My C++ project has a buffer which could be any size
The first thing I notice is that you have hard-coded the buffer size. You are in danger of buffer overflow if an attempt is made to read data bigger than the size you have specified into the buffer.
If possible keep the buffer size dynamic and create the byte array according to the size of the data to be received into the buffer. Try and inform the object where your byte array lives of the incoming buffer size, before you create the byte array.
int nBufferSize = GetBufferSize();
UCHAR* szByteArray = new UCHAR[nBufferSize];
What is the best way to parse the incoming messages in this buffer?
You are on the right lines, in that you have created and are using a parser class. I would suggest using memcpy to copy the individual data items one at a time, from the buffer to a variable of your choice. Not knowing the wider context of your intention at this point, I cannot add much to that.
Since I have come from Java and .NET, What is the best way to make
each extracted message as an object? Class could be solution?
Depending on the complexity of the data you are reading from the buffer and what your plans are, you could use a class or a struct. If you do not need to create an object with this data, which provides services to other objects, you could use a struct. Structs are great when your need isn't so complex, whereby a full class might be overkill.
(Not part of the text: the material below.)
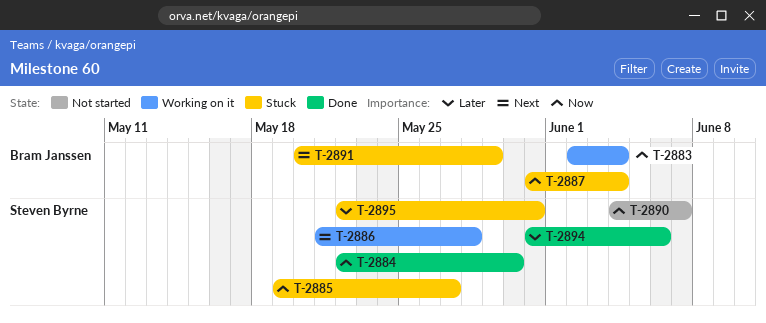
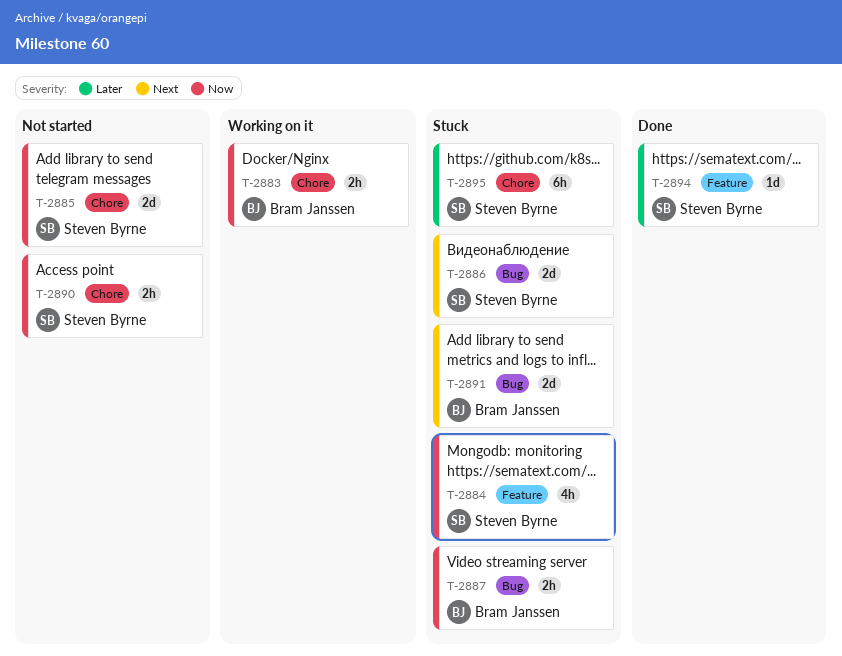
T-2884, status: Done -> Stuck
T-2885, status: Stuck -> Not started
T-2886, status: Working on it -> Stuck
I have created a separate class for parsing the buffer like bellow, am
I in a right direction?
I think so.
I hope that helps for starters!
The question "how should I parse this" depends largely on how you want to parse the data. Two things are missing from your question:
Exactly how do you receive the data? You mention Bluetooth but what is the programming medium? Are you reading from a socket? Do you have some other kind of API? Do you receive it byte at a time or in blocks?
What are the rules for dealing with the data you are receiving? Most data is delimited in some way or of fixed field length. In your case, you mention that it can be of any length but unless you explain how you want to parse it, I can't help.
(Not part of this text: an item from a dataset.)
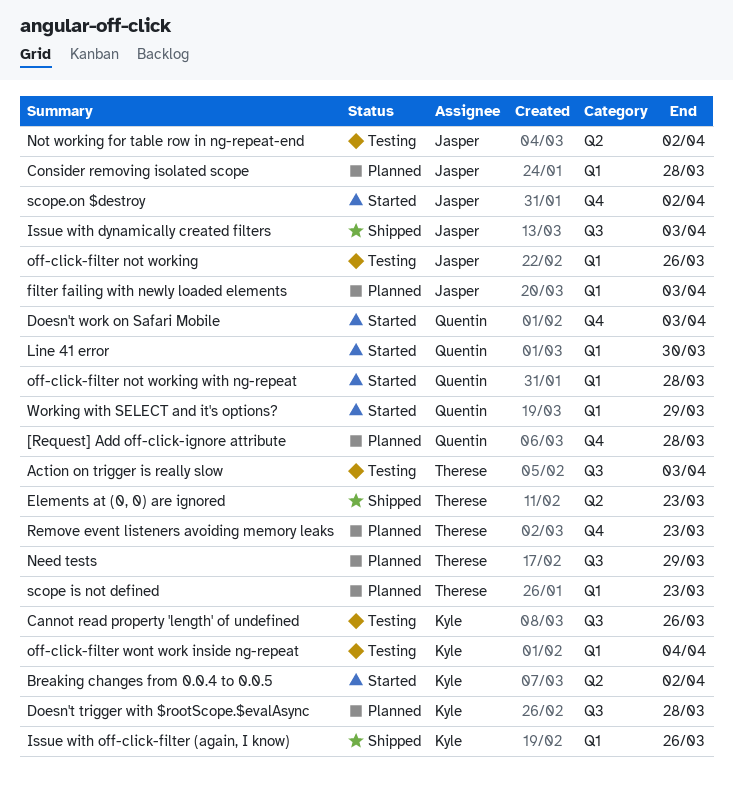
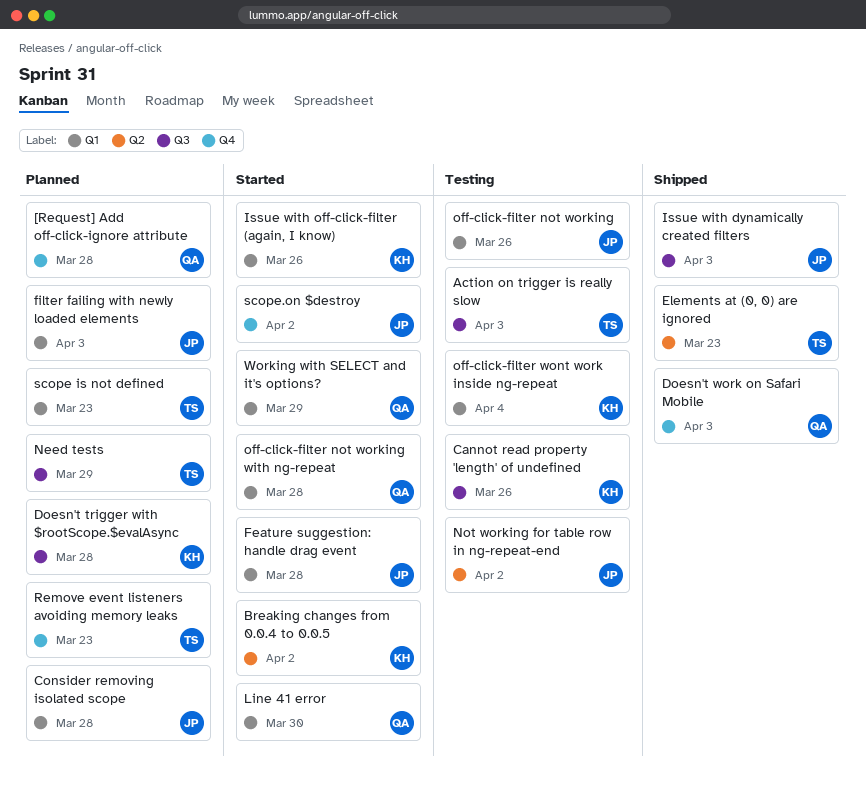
Doesn't work on Safari Mobile, status: Started -> Shipped
Feature suggestion: handle drag event: none -> present
Issue with off-click-filter (again, I know), status: Shipped -> Started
One suggestion I would make is to change the type of your buffer to use std::vector :
std::vector<unsigned char> buffer(normalSize)
You should choose normalSize to be something around the most frequently observed size of your incoming message. A vector will grow as you push items onto it so, unlike the array you created, you won't need to worry about buffer overrun if you get a large message. However, if you do go above normalSize under the covers the vector will reallocate enough memory to cope with your extended requirements. This can be expensive so you don't want to do it too often.
You use a vector in pretty much the same way as your array. One key difference is that you can simply push elements onto the end of the vector, rather than having to keep a running pointer. SO imagine you received a single int at a time from the Bluetooth source, your code might look something like this:
// Clear out the previous contents of the buffer.
buffer.clear();
int elem(0);
// Find the start of your message. Throw away elements
// that we don't need.
while ( 0x43 != ( elem = getNextBluetoothInt() ) );
// Push elements of the message into the buffer until
// we hit the end.
while ( 0x0D != elem )
{
buffer.push_back( elem );
}
buffer.push_back( elem ); // Remember to add on the last one.
The key benefit is that array will automatically resize the vector without you having to do it no matter whether the amount of characters pushed on is 10 or 10,000.